Collected data
================================
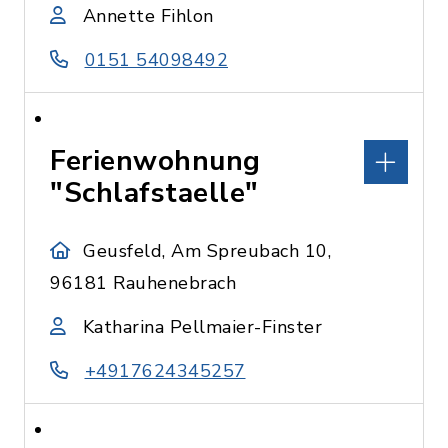
Annette Fihlon
0151 54098492
Ferienwohnung
"Schlafstaelle"
Geusfeld, Am Spreubach 10,
96181 Rauhenebrach
Katharina Pellmaier-Finster
+4917624345257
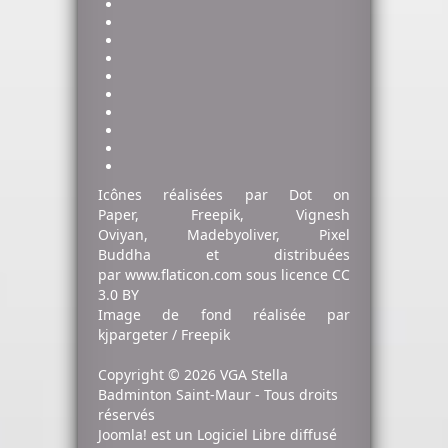
Icônes réalisées par
Dot on
Paper
,
Freepik
,
Vignesh
Oviyan
,
Madebyoliver
,
Pixel
Buddha
et distribuées
par
www.flaticon.com
sous licence
CC
3.0 BY
Image de fond
réalisée par
kjpargeter / Freepik
Copyright © 2026 VGA Stella
Badminton Saint-Maur - Tous droits
réservés
Joomla!
est un Logiciel Libre diffusé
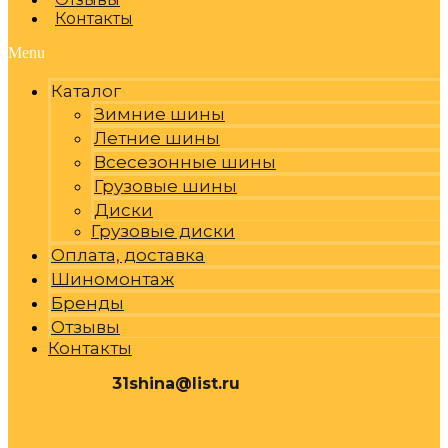
Контакты
Menu
Каталог
Зимние шины
Летние шины
Всесезонные шины
Грузовые шины
Диски
Грузовые диски
Оплата, доставка
Шиномонтаж
Бренды
Отзывы
Контакты
31shina@list.ru
0
Р
Cart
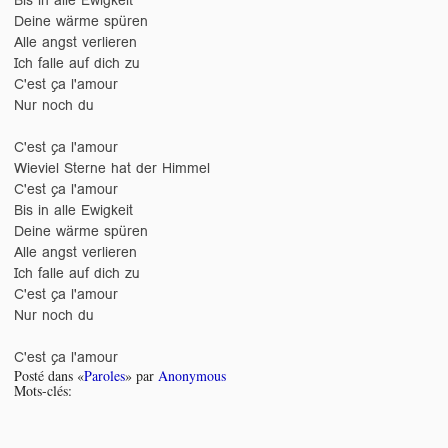
Deine wärme spüren
Alle angst verlieren
Ich falle auf dich zu
C'est ça l'amour
Nur noch du
C'est ça l'amour
Wieviel Sterne hat der Himmel
C'est ça l'amour
Bis in alle Ewigkeit
Deine wärme spüren
Alle angst verlieren
Ich falle auf dich zu
C'est ça l'amour
Nur noch du
C'est ça l'amour
Posté dans «
Paroles
» par
Anonymous
Mots-clés:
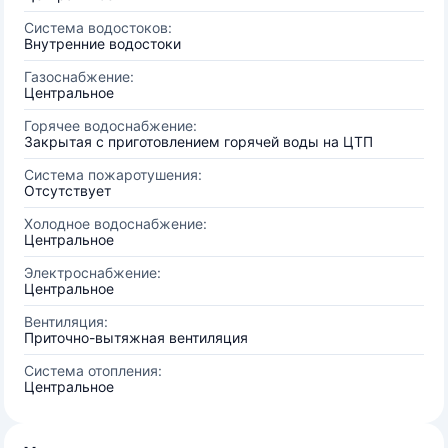
Система водостоков:
Внутренние водостоки
Газоснабжение:
Центральное
Горячее водоснабжение:
Закрытая с приготовлением горячей воды на ЦТП
Система пожаротушения:
Отсутствует
Холодное водоснабжение:
Центральное
Электроснабжение:
Центральное
Вентиляция:
Приточно-вытяжная вентиляция
Система отопления:
Центральное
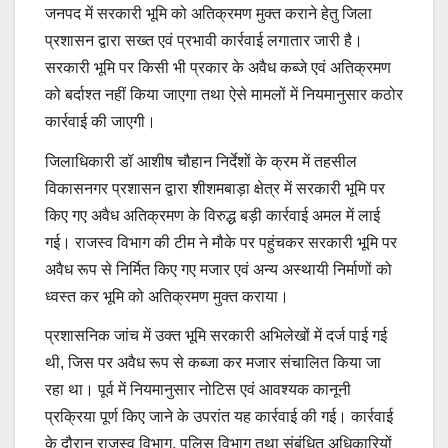
जनपद में सरकारी भूमि को अतिक्रमण मुक्त कराने हेतु जिला
प्रशासन द्वारा सख्त एवं प्रभावी कार्रवाई लगातार जारी है।
सरकारी भूमि पर किसी भी प्रकार के अवैध कब्जे एवं अतिक्रमण
को बर्दाश्त नहीं किया जाएगा तथा ऐसे मामलों में नियमानुसार कठोर
कार्रवाई की जाएगी।
जिलाधिकारी डॉ आशीष चौहान निर्देशों के क्रम में तहसील
विकासनगर प्रशासन द्वारा शीशमबाड़ा क्षेत्र में सरकारी भूमि पर
किए गए अवैध अतिक्रमण के विरुद्ध बड़ी कार्रवाई अमल में लाई
गई। राजस्व विभाग की टीम ने मौके पर पहुंचकर सरकारी भूमि पर
अवैध रूप से निर्मित किए गए मजार एवं अन्य अस्थायी निर्माणों को
ध्वस्त कर भूमि को अतिक्रमण मुक्त कराया।
प्रशासनिक जांच में उक्त भूमि सरकारी अभिलेखों में दर्ज पाई गई
थी, जिस पर अवैध रूप से कब्जा कर मजार संचालित किया जा
रहा था। पूर्व में नियमानुसार नोटिस एवं आवश्यक कानूनी
प्रक्रिया पूर्ण किए जाने के उपरांत यह कार्रवाई की गई। कार्रवाई
के दौरान राजस्व विभाग, पुलिस विभाग तथा संबंधित अधिकारियों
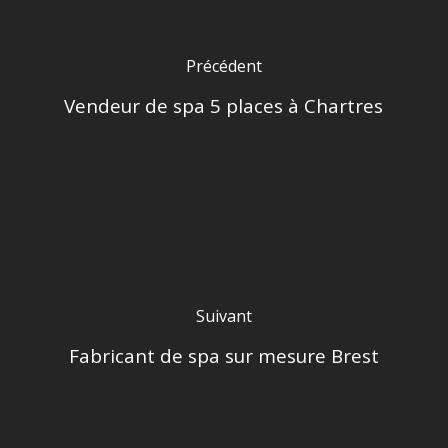
Précédent
Vendeur de spa 5 places à Chartres
Suivant
Fabricant de spa sur mesure Brest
================================
Your objective
Would you retype every line shown above exactly, leaving the pictures aside?

Written solution
Annette Fihlon
0151 54098492
Ferienwohnung
"Schlafstaelle"
Geusfeld, Am Spreubach 10,
96181 Rauhenebrach
Katharina Pellmaier-Finster
+4917624345257
Icônes réalisées par
Dot on
Paper
,
Freepik
,
Vignesh
Oviyan
,
Madebyoliver
,
Pixel
Buddha
et distribuées
par
www.flaticon.com
sous licence
CC
3.0 BY
Image de fond
réalisée par
kjpargeter / Freepik
Copyright © 2026 VGA Stella
Badminton Saint-Maur - Tous droits
réservés
Joomla!
est un Logiciel Libre diffusé
Контакты
Menu
Каталог
Зимние шины
Летние шины
Всесезонные шины
Грузовые шины
Диски
Грузовые диски
Оплата, доставка
Шиномонтаж
Бренды
Отзывы
Контакты
31shina@list.ru
0
Р
Cart
Deine wärme spüren
Alle angst verlieren
Ich falle auf dich zu
C'est ça l'amour
Nur noch du
C'est ça l'amour
Wieviel Sterne hat der Himmel
C'est ça l'amour
Bis in alle Ewigkeit
Deine wärme spüren
Alle angst verlieren
Ich falle auf dich zu
C'est ça l'amour
Nur noch du
C'est ça l'amour
Posté dans «
Paroles
» par
Anonymous
Mots-clés:
Система водостоков:
Внутренние водостоки
Газоснабжение:
Центральное
Горячее водоснабжение:
Закрытая с приготовлением горячей воды на ЦТП
Система пожаротушения:
Отсутствует
Холодное водоснабжение:
Центральное
Электроснабжение:
Центральное
Вентиляция:
Приточно-вытяжная вентиляция
Система отопления:
Центральное
जनपद में सरकारी भूमि को अतिक्रमण मुक्त कराने हेतु जिला
प्रशासन द्वारा सख्त एवं प्रभावी कार्रवाई लगातार जारी है।
सरकारी भूमि पर किसी भी प्रकार के अवैध कब्जे एवं अतिक्रमण
को बर्दाश्त नहीं किया जाएगा तथा ऐसे मामलों में नियमानुसार कठोर
कार्रवाई की जाएगी।
जिलाधिकारी डॉ आशीष चौहान निर्देशों के क्रम में तहसील
विकासनगर प्रशासन द्वारा शीशमबाड़ा क्षेत्र में सरकारी भूमि पर
किए गए अवैध अतिक्रमण के विरुद्ध बड़ी कार्रवाई अमल में लाई
गई। राजस्व विभाग की टीम ने मौके पर पहुंचकर सरकारी भूमि पर
अवैध रूप से निर्मित किए गए मजार एवं अन्य अस्थायी निर्माणों को
ध्वस्त कर भूमि को अतिक्रमण मुक्त कराया।
प्रशासनिक जांच में उक्त भूमि सरकारी अभिलेखों में दर्ज पाई गई
थी, जिस पर अवैध रूप से कब्जा कर मजार संचालित किया जा
रहा था। पूर्व में नियमानुसार नोटिस एवं आवश्यक कानूनी
प्रक्रिया पूर्ण किए जाने के उपरांत यह कार्रवाई की गई। कार्रवाई
के दौरान राजस्व विभाग, पुलिस विभाग तथा संबंधित अधिकारियों
Précédent
Vendeur de spa 5 places à Chartres
Suivant
Fabricant de spa sur mesure Brest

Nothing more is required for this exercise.